Mack Beggs, a 17-year-old high school wrestler in Texas who has transitioned to male, talks with Tisha Thompson of Outside The Lines about the challenges he has faced in his controversial run to a girls' wrestling state title.

For the second year in a row, a transgender male wrestler has won the Texas girls' Class 6A 110-pound division.

Mack Beggs, 18, a senior from Euless Trinity High School near Dallas, entered the tournament in Cypress outside of Houston with an undefeated record. He beat Chelsea Sanchez -- whom he beat for the title in 2017 -- in the final match Saturday.

"It definitely felt different," Beggs said, according to the Dallas Morning News. "I felt a lot more humble. This year I wanted to prove a point that anyone can do anything. Even though I was put in this position, even though I didn't want to be put in this position, even though I wanted to wrestle the guys, I still had to wrestle the girls."

Video posted online showed a mix of cheers and boos from the crowd after Beggs' win.

Beggs is in the process of transitioning from female to male and taking a low dose of testosterone.

It was his steroid-therapy treatments while wrestling girls that stirred a fierce debate about competitive fairness and transgender rights last season. It has been a lot quieter since last year, when his march to a state championship was dogged by a last-minute lawsuit that tried to stop him.

Beggs had asked to wrestle in the boys' division, but the rules for Texas public high schools require athletes to compete under the gender on their birth certificate.

He entered the state tournament with a 32-0 record, beating three female wrestlers on his way to the championship.

"He has so much respect for all the girls he wrestles," said Beggs' mother, Angela McNew. "People think Mack has been beating up on girls. ... The girls he wrestles with, they are tough. It has more to do with skill and discipline than strength."

McNew would not make Beggs available for interviews ahead of the state meet. 

Kayla Fitts, who lost to Beggs in the semifinals, told the Morning News she did not believe that having to wrestle Beggs was fair.

"The strength definitely was the difference," Fitts said. "I didn't anticipate how strong he was."

Beggs' road to the championship last season included two forfeits in the regional tournament by wrestlers who feared injury. Beggs faced only one forfeit this season. The opposing coach and teammates had insisted the girl wrestle Beggs, but she refused, McNew said.

His family has repeatedly said he wants to wrestle boys. The birth certificate rule was approved in 2016 by the University Interscholastic League, the governing body for Texas high school sports. It was done to help schools determine competition, said Jamie Harrison, the UIL's deputy director.

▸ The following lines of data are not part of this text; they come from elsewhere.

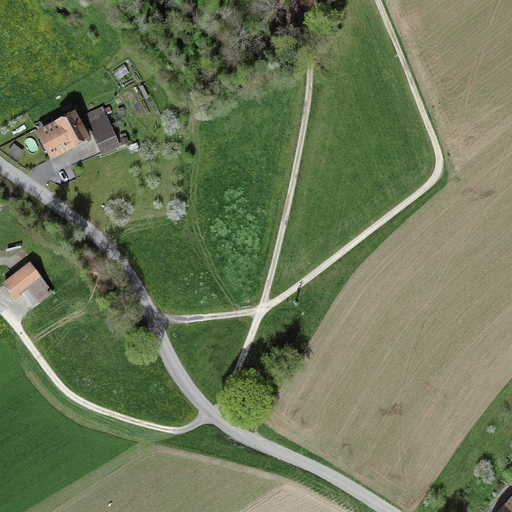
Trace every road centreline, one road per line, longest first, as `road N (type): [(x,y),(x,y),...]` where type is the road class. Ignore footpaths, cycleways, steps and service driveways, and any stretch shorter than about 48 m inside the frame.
road 1 (track): [(4,312),(52,376),(86,404),(169,430),(212,413),(261,308),(279,242),(307,91),(309,43),(297,0)]
road 2 (unclassified): [(0,163),(119,259),(174,366),(226,426),(390,511)]
road 3 (track): [(377,0),(437,147),(434,178),(261,308),(153,318)]
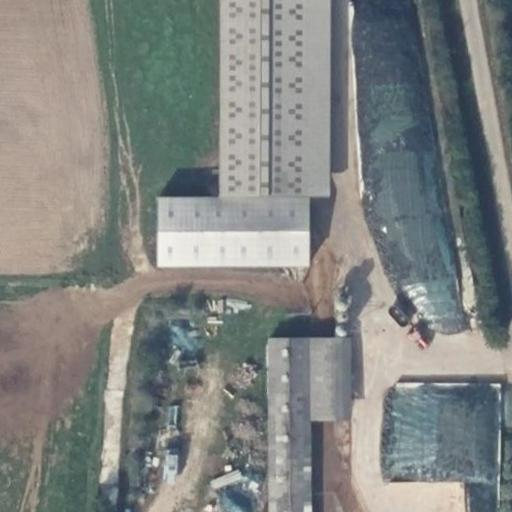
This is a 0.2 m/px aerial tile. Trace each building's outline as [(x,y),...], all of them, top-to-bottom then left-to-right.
[(148,266),(301,267),(303,0),(217,0),(216,201),(149,201),(148,266)] [(457,331),(441,180),(421,183),(418,149),(380,153),(399,337),(457,331)] [(323,341),(258,342),(258,511),(297,511),(297,419),(324,419),(323,341)] [(498,511),(501,385),(390,382),(387,504),(397,505),(398,482),(466,484),(465,511),(498,511)] [(253,446),(201,446),(201,504),(253,504),(253,446)]
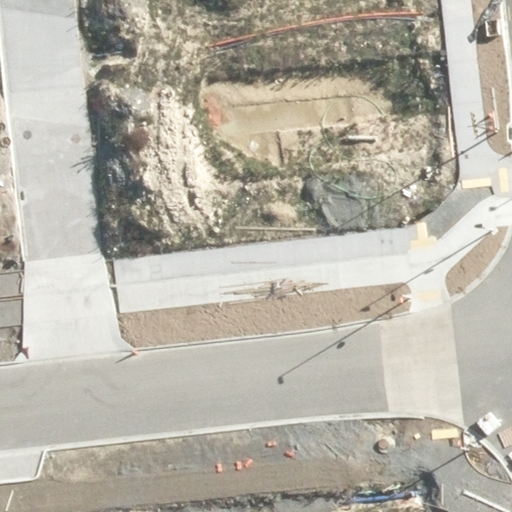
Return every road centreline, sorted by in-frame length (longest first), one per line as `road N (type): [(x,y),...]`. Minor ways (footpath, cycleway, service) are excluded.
road 1 (residential): [(44,0),(89,393)]
road 2 (tertiary): [(479,348),(89,393)]
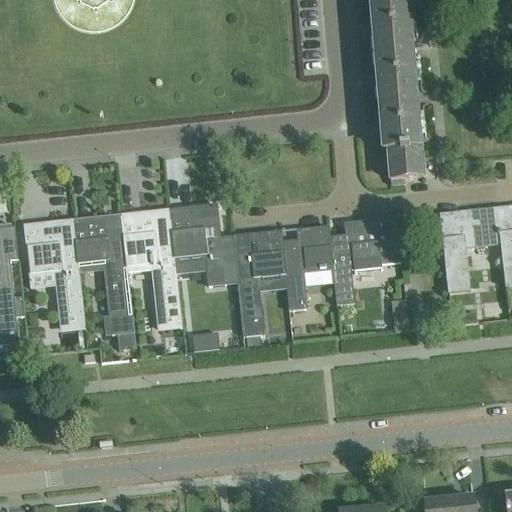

"I can tell the state Legislature to change the policy, but I can't tell them to change it right now," Beggs said. "All I can hope for is that they come to their [senses] and realize this is stupid and we should change the policies to conform to other people in my position."

Beggs has gone 132-9 over the past three years, including two straight undefeated seasons. He said he has an academic scholarship offer from a small college, where he was promised a spot on the men's wrestling team.

The Associated Press contributed to this report.